Selected excerpt:
[Start of Attachment]

Print #5: Leonie Brialey
Leonie Brialey (VIC) is primarily a cartoonist and writer, though her practice also includes screen printing and ceramics. Her academic background is in philosophy, theology and literature, and she completed her PhD in creative writing in 2016 at the University of Melbourne, looking at ideas and enactments of sincerity and authenticity in autobiographical comics. The creative component of this was a 300 page graphic novel, Raw Feels, which incorporated comics adaptations of work by Friedrich Nietzsche, George Saunders and Calvin O. Schrag. Her most recent work Psychic Hotline was published by Melbourne-based Glom Press in 2018, looking at sexuality and inherited trauma. Leonie’s work is mostly autobiographical but not strictly. She is interested in drawing as a way of thinking and writing, ways that human beings navigate the mind-body problem, and how to better articulate and expand the act of thinking itself.
Print #6: Mei Swan Lim
Mei Swan Lim (WA) is a practicing sound and visual artist whose work centres on the environmental, emotional and spiritual importance of place, interdisciplinary investigation and storytelling. Her works have appeared at Proximity Festival, Art Gallery of Western Australia, Perth Institute of Contemporary Arts, Perth Festival, Lawrence Wilson Art Gallery and Janet Holmes á Court Gallery. Mei also makes work with her partner, Matthew Aitken. Together they’ve have collaborated on social practice projects such as Swamp Clubb (TRANSART), Walyalup Water Walk with Sharyn Egan (Perth Festival), Freeway Meditation with Katie West (Revelation Film Festival) and Land Sale (International Art Space). She is also an electronic musician who has been performing and writing under the name Mei Saraswati since 2010.

[End of Attachment]

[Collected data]
[Start of Attachment]

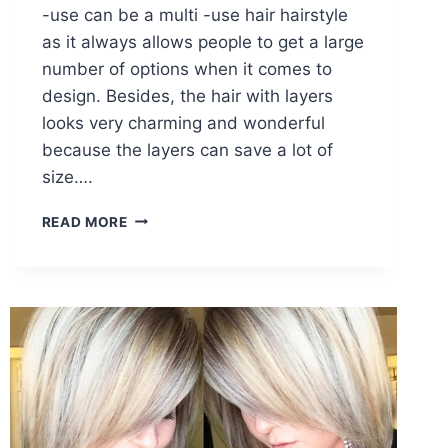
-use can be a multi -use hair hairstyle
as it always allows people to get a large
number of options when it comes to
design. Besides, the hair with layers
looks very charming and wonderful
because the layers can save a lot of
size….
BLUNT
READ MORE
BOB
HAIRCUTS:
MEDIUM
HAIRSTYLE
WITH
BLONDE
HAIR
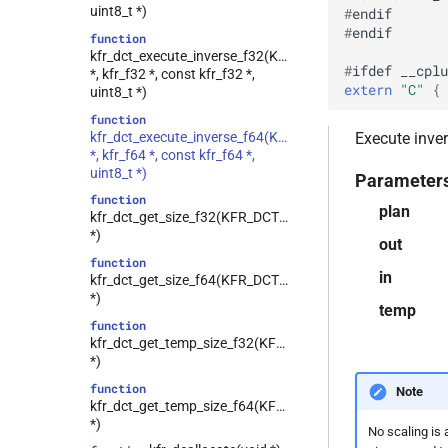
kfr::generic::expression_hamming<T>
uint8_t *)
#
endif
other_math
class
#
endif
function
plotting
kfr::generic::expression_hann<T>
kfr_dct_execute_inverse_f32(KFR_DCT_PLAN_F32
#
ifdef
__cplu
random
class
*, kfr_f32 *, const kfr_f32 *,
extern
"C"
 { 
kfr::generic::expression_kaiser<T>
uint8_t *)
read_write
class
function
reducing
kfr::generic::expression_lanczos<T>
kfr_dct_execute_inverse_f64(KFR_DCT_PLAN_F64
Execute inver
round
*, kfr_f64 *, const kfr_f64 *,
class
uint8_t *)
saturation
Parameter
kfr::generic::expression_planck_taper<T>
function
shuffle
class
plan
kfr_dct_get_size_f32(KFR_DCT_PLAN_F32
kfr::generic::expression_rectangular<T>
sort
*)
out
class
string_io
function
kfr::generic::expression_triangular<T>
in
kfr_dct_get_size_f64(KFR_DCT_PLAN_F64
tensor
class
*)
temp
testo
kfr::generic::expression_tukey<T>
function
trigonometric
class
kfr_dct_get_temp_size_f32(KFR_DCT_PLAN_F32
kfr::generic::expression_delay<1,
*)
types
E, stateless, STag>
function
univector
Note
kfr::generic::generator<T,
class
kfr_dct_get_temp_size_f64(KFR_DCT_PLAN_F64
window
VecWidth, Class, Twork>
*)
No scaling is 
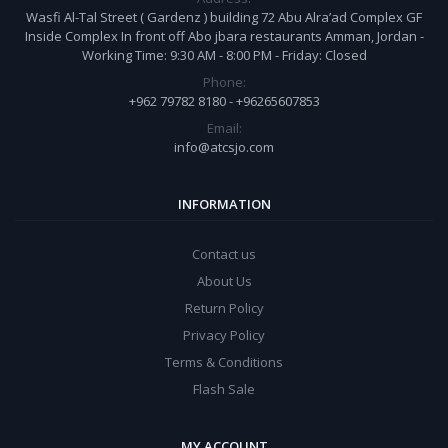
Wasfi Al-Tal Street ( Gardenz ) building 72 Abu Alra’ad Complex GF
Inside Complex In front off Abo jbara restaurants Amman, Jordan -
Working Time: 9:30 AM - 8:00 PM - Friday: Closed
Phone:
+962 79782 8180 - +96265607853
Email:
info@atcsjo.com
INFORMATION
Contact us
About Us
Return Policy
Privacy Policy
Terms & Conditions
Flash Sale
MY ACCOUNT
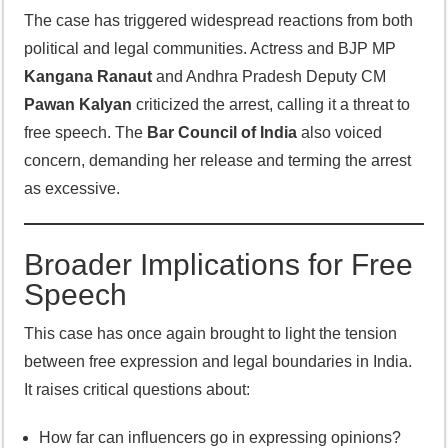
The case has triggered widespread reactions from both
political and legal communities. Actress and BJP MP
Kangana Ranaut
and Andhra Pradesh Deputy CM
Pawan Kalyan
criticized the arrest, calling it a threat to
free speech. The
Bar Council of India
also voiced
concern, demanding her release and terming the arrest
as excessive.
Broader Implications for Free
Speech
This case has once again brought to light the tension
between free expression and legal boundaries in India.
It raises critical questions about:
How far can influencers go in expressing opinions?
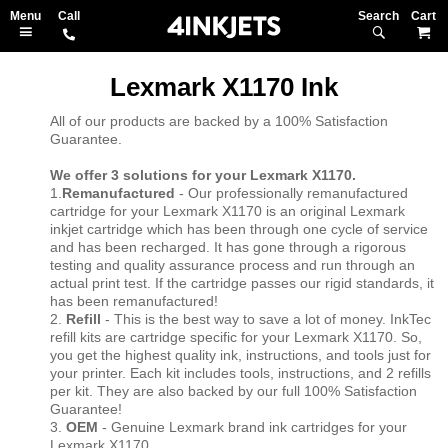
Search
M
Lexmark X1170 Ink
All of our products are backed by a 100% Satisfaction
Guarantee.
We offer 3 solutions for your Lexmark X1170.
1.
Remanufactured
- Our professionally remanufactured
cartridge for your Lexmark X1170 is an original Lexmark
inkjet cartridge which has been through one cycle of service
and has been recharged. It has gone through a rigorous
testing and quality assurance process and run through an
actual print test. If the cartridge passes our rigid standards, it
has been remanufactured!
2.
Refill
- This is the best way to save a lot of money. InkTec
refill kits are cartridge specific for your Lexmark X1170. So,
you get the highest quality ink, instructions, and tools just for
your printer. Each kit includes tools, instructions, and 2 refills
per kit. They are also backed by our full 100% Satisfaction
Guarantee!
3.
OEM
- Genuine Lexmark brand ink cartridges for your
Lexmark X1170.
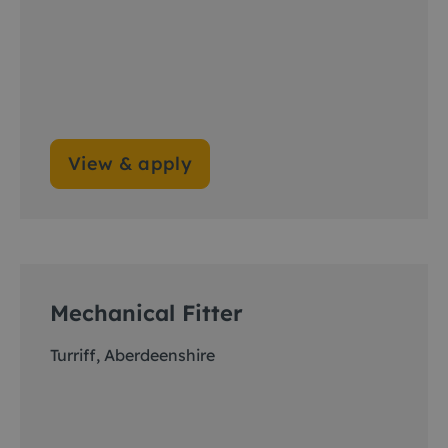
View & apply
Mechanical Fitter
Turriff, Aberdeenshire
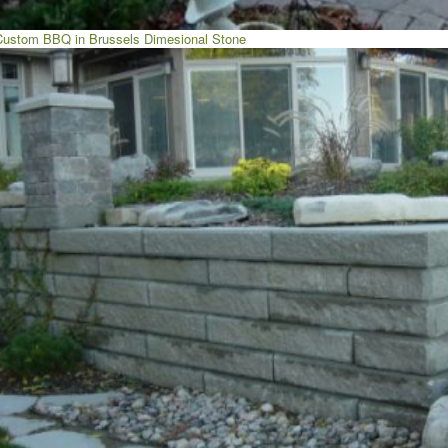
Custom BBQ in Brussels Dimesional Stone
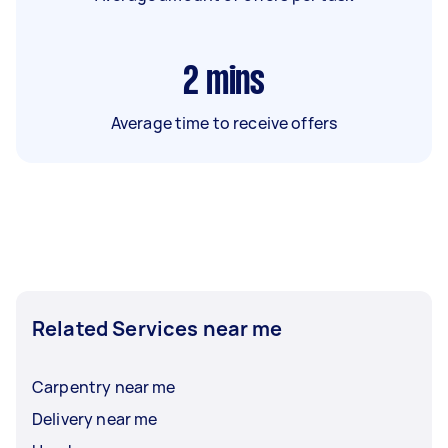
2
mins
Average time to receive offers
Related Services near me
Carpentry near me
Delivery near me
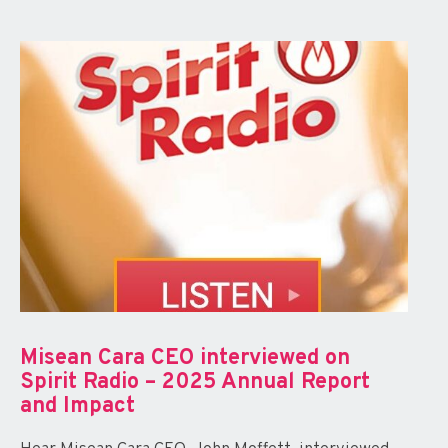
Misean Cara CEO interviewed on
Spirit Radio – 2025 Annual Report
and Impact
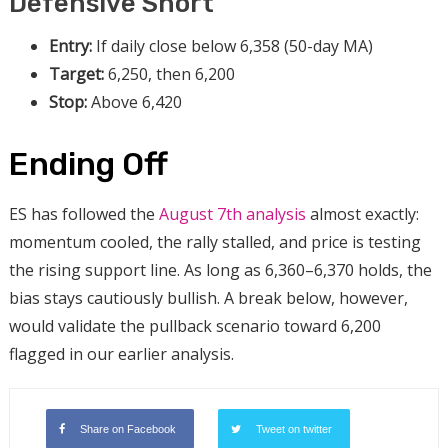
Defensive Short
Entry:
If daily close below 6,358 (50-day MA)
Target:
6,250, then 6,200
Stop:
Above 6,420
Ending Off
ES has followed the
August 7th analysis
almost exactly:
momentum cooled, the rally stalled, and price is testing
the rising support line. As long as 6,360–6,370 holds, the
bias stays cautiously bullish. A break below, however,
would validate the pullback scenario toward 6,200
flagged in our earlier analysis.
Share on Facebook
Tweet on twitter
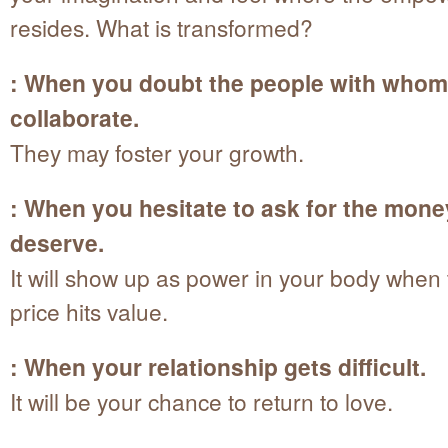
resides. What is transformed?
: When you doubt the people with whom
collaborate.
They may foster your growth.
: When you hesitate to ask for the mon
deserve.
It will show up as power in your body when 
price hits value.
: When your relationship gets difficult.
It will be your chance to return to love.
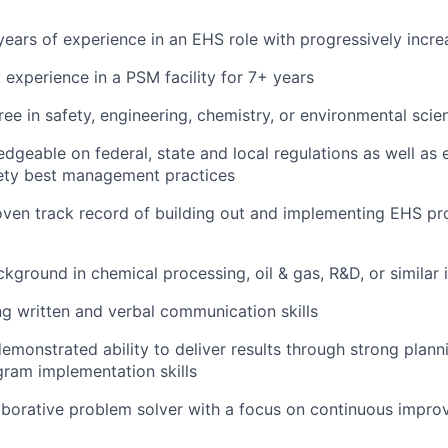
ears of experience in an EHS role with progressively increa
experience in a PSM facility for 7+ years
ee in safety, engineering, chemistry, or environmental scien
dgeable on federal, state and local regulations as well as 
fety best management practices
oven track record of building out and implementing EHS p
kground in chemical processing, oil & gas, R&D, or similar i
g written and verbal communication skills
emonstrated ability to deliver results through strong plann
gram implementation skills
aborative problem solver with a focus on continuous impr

[End of Attachment]

Instruction A: Condense the paragraph of the artist profiles that begins "Mei Swan Lim (WA) is a practicing" into a bulleted list that retains its main facts.
Instruction B: From the collected data, copy everything from the line containing "The case has" down to the line containing "between free expression".

Answer box A:
- Mei Swan Lim (WA) is a sound and visual artist whose work centers on the environmental, emotional and spiritual importance of place, interdisciplinary investigation and storytelling.
- Her work has appeared at Proximity Festival, the Art Gallery of Western Australia, Perth Institute of Contemporary Arts, Perth Festival, Lawrence Wilson Art Gallery and Janet Holmes á Court Gallery.
- With her partner, Matthew Aitken, she has collaborated on social practice projects: Swamp Clubb (TRANSART), Walyalup Water Walk with Sharyn Egan (Perth Festival), Freeway Meditation with Katie West (Revelation Film Festival) and Land Sale (International Art Space).
- She has performed and written electronic music under the name Mei Saraswati since 2010.

Answer box B:
The case has triggered widespread reactions from both
political and legal communities. Actress and BJP MP
Kangana Ranaut
and Andhra Pradesh Deputy CM
Pawan Kalyan
criticized the arrest, calling it a threat to
free speech. The
Bar Council of India
also voiced
concern, demanding her release and terming the arrest
as excessive.
Broader Implications for Free
Speech
This case has once again brought to light the tension
between free expression and legal boundaries in India.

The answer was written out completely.